= Hans-Jörg Fecht =

German scientist

Hans-Jörg Fecht is Chaired Professor at the University of Ulm, Germany in the departments of Engineering and Computer Science. He is also an Office Director of the EUREKA Cluster Metallurgy Europe in the Same university, and a member of the European Academy of Sciences and Arts. He has published over 450 scientific publications, directed numerous national, European, and international research initiatives.

== Education ==
Fecht was born on 8 March 1957 in Germany. He Graduated in Materials Science at the University of Saarbrucken in 1981, followed by his Ph.D. in Materials Science at the same university supervised by Prof. H. Gleiter.

== Research and career ==
Fecht's research interests include non-crystalline and Nanocrystalline materials, non-conventional semiconductors, interface engineering, nanoengineering, electrical engineering materials characterization Optimization of functional materials and layer architectures & micro-structural, electrical, chemical, mechanical, and tri-bological properties. He researched on the Development of high-performance microelectronics, micro-systems, Nano-structure formation on the surface of railway tracks, and sensor materials that are also resistant to harsh environmental conditions, sensors based on magneto-resistance (AG master), Photovoltaic Nanotechnology (AG Mr.) Nanoparticles with magnetic properties (AG Mr).

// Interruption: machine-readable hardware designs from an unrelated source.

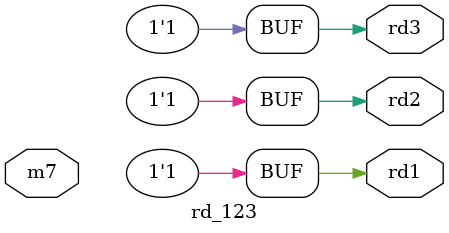
<source format=v>
/*Autores: Edgar Rodrigo, Jimy Cerqueira, Rian Silva
Componente Curricular: TEC498 - MI Projetos de Circuitos Digitais
Concluido em: 10/05/2024
Declaro que este código foi elaborado por mim de forma individual e não contém nenhum
trecho de código de outro colega ou de outro autor, tais como provindos de livros e
apostilas, e páginas ou documentos eletrônicos da Internet. Qualquer trecho de código
de outra autoria que não a minha está destacado com uma citação para o autor e a fonte
do código, e estou ciente que estes trechos não serão considerados para fins de avaliação.*/
module rd_123(m7, rd1, rd2, rd3); 
	input m7;
	output rd1, rd2, rd3;
	
	wire not_m7;

	// Declarando a porta not
	not not1 (not_m7, m7); //junto a m7, m7' será a outra variável de entrada do circuito
	
	// Declarando as portas or para rd1, rd2 e rd3
	or or1 (rd1, not_m7, m7); // A expressão m7 + m7' sempre retorna 1
	or or2 (rd2, not_m7, m7); // Criando uma constante de um bit de nível lógico alto
	or or3 (rd3, not_m7, m7); // Esse sinal desliga os leds de cada um dos dígitos
endmodule
</source>
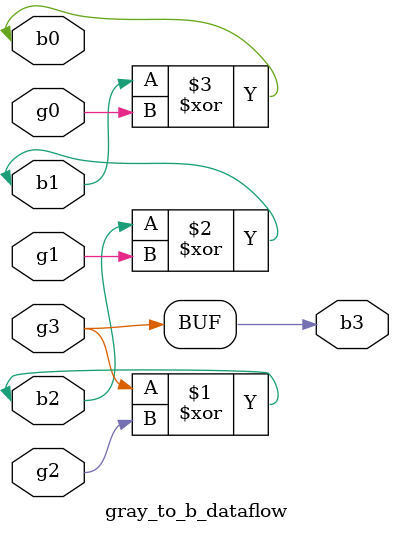
<source format=v>
/*
*	M. Todorov 2021
*/

`timescale 1ns / 1ps

module 	gray_to_b_dataflow 
  	(
		input 	g3,
		input 	g2,
		input 	g1,
		input 	g0,

		output 	b3,
		inout	b2,
		inout	b1,
		inout   b0
   	);
  
  	
	//xor gates.
	assign b3 = g3;
	assign b2 = g3 ^ g2;
	assign b1 = b2 ^ g1;
	assign b0 = b1 ^ g0;


endmodule
</source>
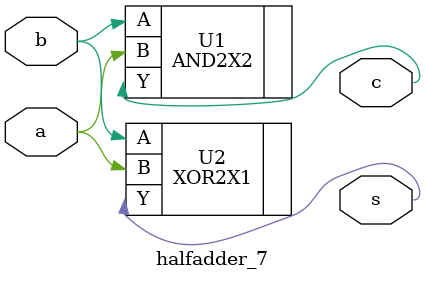
<source format=v>
module halfadder_7 ( s, c, a, b );
  input a, b;
  output s, c;


  AND2X2 U1 ( .A(b), .B(a), .Y(c) );
  XOR2X1 U2 ( .A(b), .B(a), .Y(s) );
endmodule

</source>
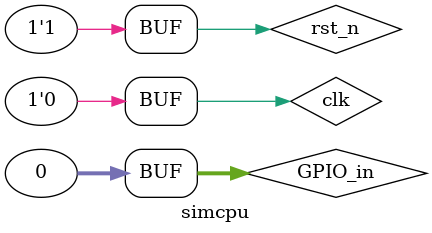
<source format=sv>
module simcpu;

    logic clk, rst_n;
    logic [31:0] GPIO_in, GPIO_out;

    cpu dut(
        .clk(clk),
        .rst_n(rst_n),
        .GPIO_in(GPIO_in),
        .GPIO_out(GPIO_out)
    );


    always begin
        clk = 1'b1; #5;
        clk = 1'b0; #5;
    end

    initial begin
        GPIO_in = 32'd0;
        rst_n = 1'b0; #20;
        rst_n = 1'b1;
    end

    always @(posedge clk) begin
        $display("cPU result --->  %h", GPIO_out);
    end

endmodule

</source>
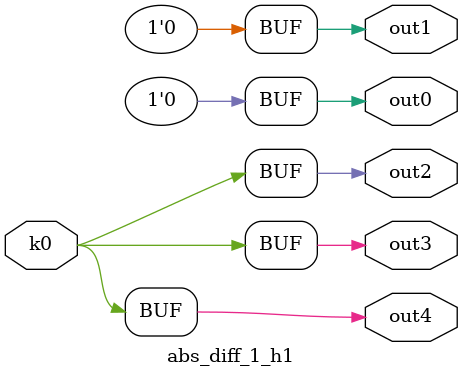
<source format=v>
module abs_diff_1(pi00, pi01, pi02, pi03, pi04, pi05, pi06, pi07, pi08, pi09, po0, po1, po2, po3, po4);
input pi00, pi01, pi02, pi03, pi04, pi05, pi06, pi07, pi08, pi09;
output po0, po1, po2, po3, po4;
wire k0;
abs_diff_1_w1 DUT1 (pi00, pi01, pi02, pi03, pi04, pi05, pi06, pi07, pi08, pi09, k0);
abs_diff_1_h1 DUT2 (k0, po0, po1, po2, po3, po4);
endmodule

module abs_diff_1_w1(in9, in8, in7, in6, in5, in4, in3, in2, in1, in0, k0);
input in9, in8, in7, in6, in5, in4, in3, in2, in1, in0;
output k0;
assign k0 =   (((in9 & (~in6 | in3)) | (~in6 & in3)) & (in7 | ~in4) & (in8 | ~in5)) | (in8 & ~in5 & (in7 | ~in4)) | (in7 & ~in4);
endmodule

module abs_diff_1_h1(k0, out4, out3, out2, out1, out0);
input k0;
output out4, out3, out2, out1, out0;
assign out0 = 0;
assign out1 = 0;
assign out2 = k0;
assign out3 = k0;
assign out4 = k0;
endmodule

</source>
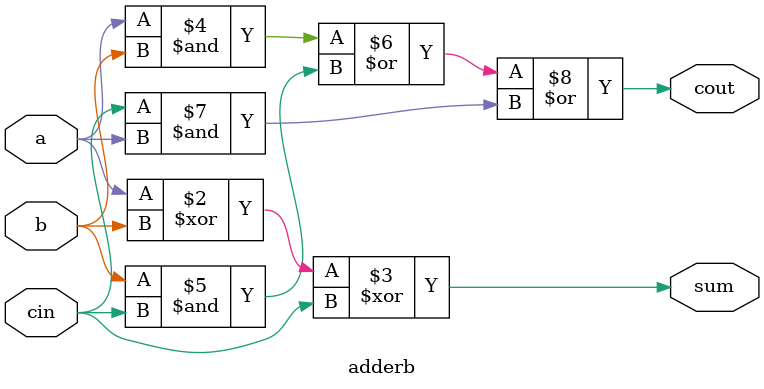
<source format=v>
`timescale 1ns / 1ps
module adderb(a,b,cin,sum,cout);
    input a,b,cin;
    output reg sum,cout;
    always @ (a,b,cin)
	 begin
	 sum=a^b^cin;
	 cout=(a&b)|(b&cin)|(cin&a);
	 end


endmodule

</source>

Fecht is presently a Chaired Professor of Engineering and Computer Science at the University of Ulm, Germany. Before obtaining his current role, he was a Post-Doctoral Research Associate in the University of Wisconsin–Madison, USA in the Department of Materials Science and Engineering and Senior Research Associate at the California Institute of Technology, Pasadena, USA in the Same Department.

== Books ==

- Nanoscience and Nanotechnology: Advances and Developments in Nano-sized Materials.
- Nano–Architectured and Nanostructured Materials: Fabrication, Control and Properties.
- The Nano–Micro Interface: Bridging the Micro and Nano Worlds.
- Carbon-based Nanomaterials and Hybrids: Synthesis, Properties, and Commercial.

== Publications ==
- Nanocrystalline metals prepared by high-energy ball milling.
- Structural and thermodynamic properties of heavily mechanically deformed Ru and AlRu.
- The mechanism of formation of nanostructure and dissolution of cementite in a pearlitic steel during high pressure torsion.
- Containerless processing in the study of metallic melts and their solidification.
- Entropy and enthalpy catastrophe as a stability limit for crystalline material.